Assortiment tenten, kampeerartikelen (o.a. kampeerstoelen, kampeertafels, rugzakken, slaapzakken, koelboxen, barbecues, kampeerkachels, verlichting), outdoor schoenen en kleding.

1.52 kantoor:

een ruimte die door haar aard, indeling en inrichting is bedoeld voor het verrichten van werkzaamheden van hoofdzakelijke administratieve aard.

1.53 kleine economie:

bedrijfsactiviteiten die wat betreft invloed op de woonomgeving gelijk te stellen zijn aan een aan-huis-gebonden beroep, waarvan de omvang en de activiteiten zodanig zijn dat de activiteiten in een woning en de daarbij behorende gebouwen met behoud van de woonfunctie kunnen worden uitgeoefend.

1.54 kwetsbaar object

object als bedoeld in artikel 1 onder l van het Bevi.

1.55 lawaaisport:

een sportactiviteit waarbij motorisch of mechanisch geluid wordt geproduceerd dat zodanig is dat het achtergrondniveau wordt overschreden, waaronder in ieder geval begrepen de rallysport, motorsport, (model)vliegsport; de jachtsport wordt hier niet onder begrepen.

1.56 leisure:

alle vormen van commerciële vrijetijdsbesteding in speciaal of mede daarvoor ontwikkelde accommodaties, zoals toerisme, beurzen en tentoonstellingen, media en entertainment, sport en recreatie alsmede attracties. In het kader van dit bestemmingsplan worden onder leisure niet verstaan horeca en detailhandel.

1.57 maatschappelijk:

voorzieningen ten behoeve van educatieve, sociale, sociaal-medische, sociaal-culturele, (para)medische en levensbeschouwelijke voorzieningen, alsmede voorzieningen ten behoeve van sport en sportieve recreatie en voorzieningen ten behoeve van begeleid wonen en van de openbare dienstverlening, alsook ondergeschikte detailhandel en horeca ten dienste van deze voorzieningen.

1.58 mantelzorg:

het bieden van zorg aan een ieder die hulpbehoevend is op het fysieke, psychische en/of sociale vlak, op vrijwillige basis en buiten organisatorisch verband.

1.59 nutsvoorzieningen:

voorzieningen ten behoeve van het op het openbare net aangesloten nutsvoorziening, het telecommunicatieverkeer, het openbaar vervoer en/of het wegverkeer.

1.60 peil:

voor een bouwwerk op een perceel, waarvan de hoofdtoegang direct aan de weg grenst: de hoogte van de weg ter plaatse van die hoofdtoegang; in andere gevallen: de gemiddelde hoogte van het aansluitende afgewerkte maaiveld.

1.61 permanente bewoning:

bewoning van een ruimte als hoofdverblijf.

1.62 recreatiewoning:

een permanent ter plaatse aanwezig gebouw, geen woonkeet en geen caravan of andere constructie op wielen zijnde, dat bedoeld is om uitsluitend door een huishouden of daarmee gelijk te stellen groep van personen, dat het hoofdverblijf elders heeft, gedurende een gedeelte van het jaar recreatief te worden gebruikt, zijnde niet permanent.

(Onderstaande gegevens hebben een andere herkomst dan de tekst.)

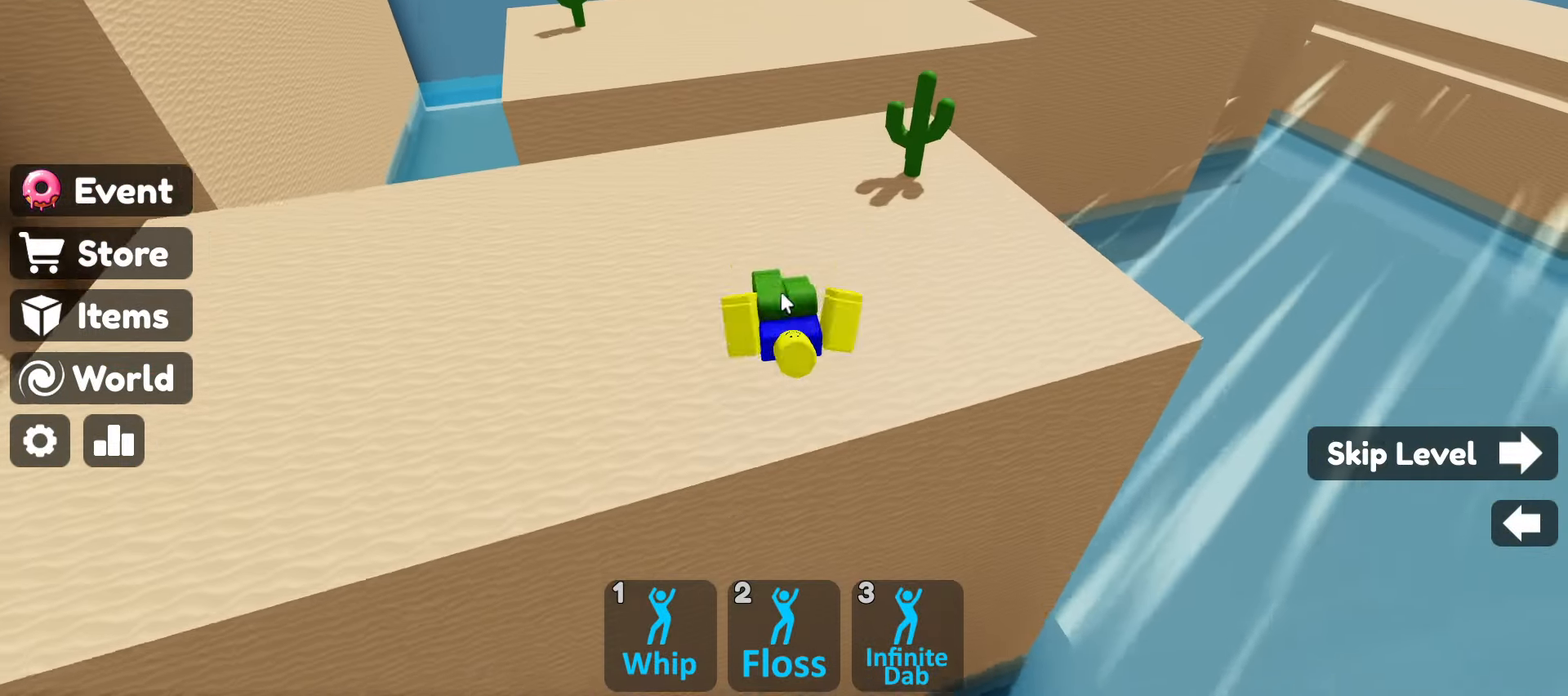
{"keys": ["w"], "mouse": ["right"], "events": []}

1.63 teeltondersteunende voorzieningen:

uitgespreid afdekmateriaal, afdekmateriaal met ondersteunende constructie (lage, niet menstoegankelijke tunnels en tijdelijke menstoegankelijke tunnels), bestemd voor vollegrondsgroente-, fruit-, bloemen- en boomteelt.

1.64 voorgevel:

de gevel van het hoofdgebouw die door zijn aard, functie, constructie of uitstraling als belangrijkste gevel kan worden aangemerkt.

1.65 voorgevelrooilijn:

denkbeeldige lijn waarin een (of meer) gevel(s) van een gebouw is/zijn of word(t)(en) geplaatst en die is gelegen aan de zijde van de aan de weg gelegen perceelsgrens.

1.66 waterhuishouding:

het ontvangen, vasthouden, (tijdelijk) bergen en afvoeren van water, eventueel gecombineerd met infiltratie van water in de bodem.

1.67 weggebonden horeca:

vormen van horeca die zijn gericht op de passerende weggebruiker, zoals een (weg)restaurant en een hotel / motel.

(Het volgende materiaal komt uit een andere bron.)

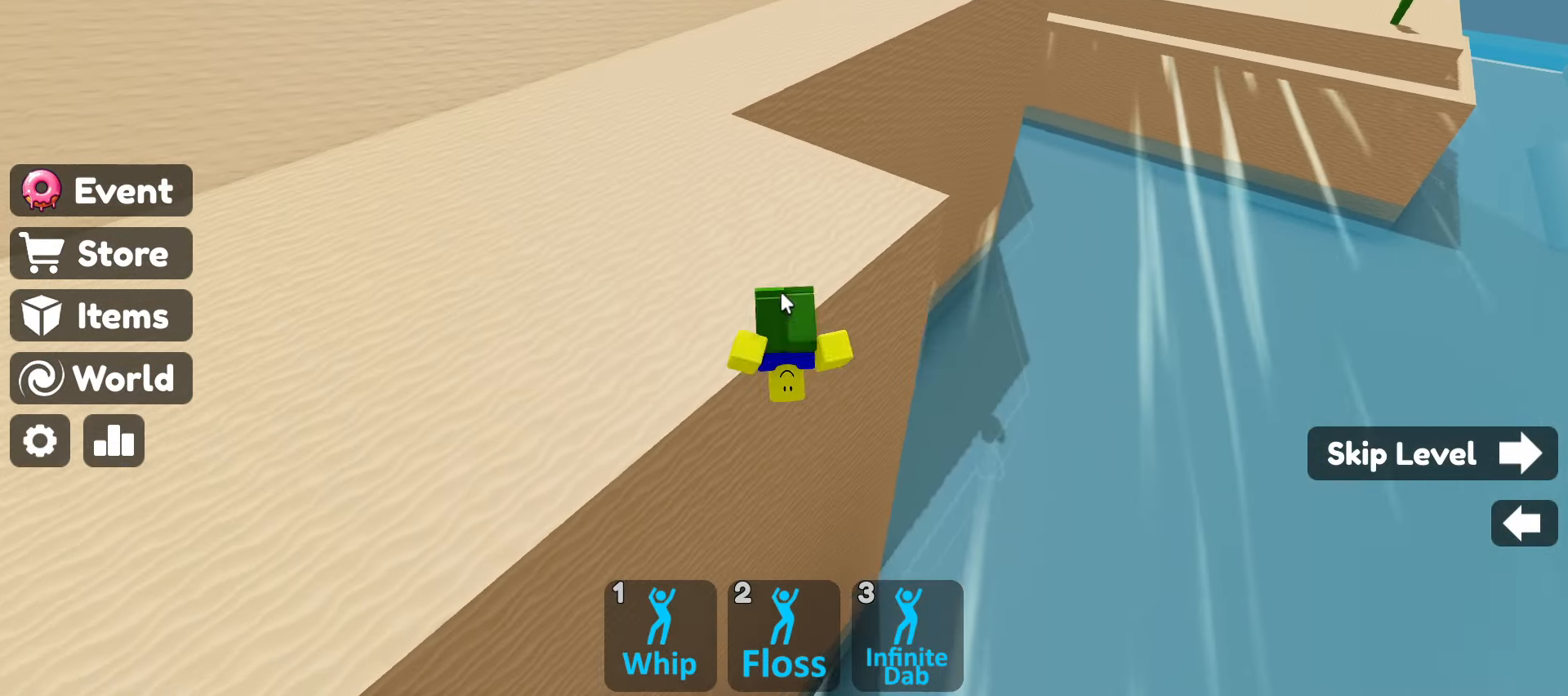
{"keys": ["space", "w"], "mouse": ["right"], "events": [[334, "space", "down"]]}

1.68 winkelvloeroppervlakte (wvo):

de totale vloeroppervlakte van voor het publiek toegankelijke winkelruimten, inclusief de vloeroppervlakte van de gronden ten behoeve van buitenverkoop, exclusief personeelsruimten en magazijnen.

1.69 woning:

een complex van ruimten, uitsluitend bedoeld voor de huisvesting van één afzonderlijk huishouden.

1.70 woongebouw:

een gebouw, dat meerdere naast elkaar en/of geheel of gedeeltelijk boven elkaar gelegen woningen omvat en dat qua uiterlijke verschijningsvorm als een eenheid kan worden beschouwd.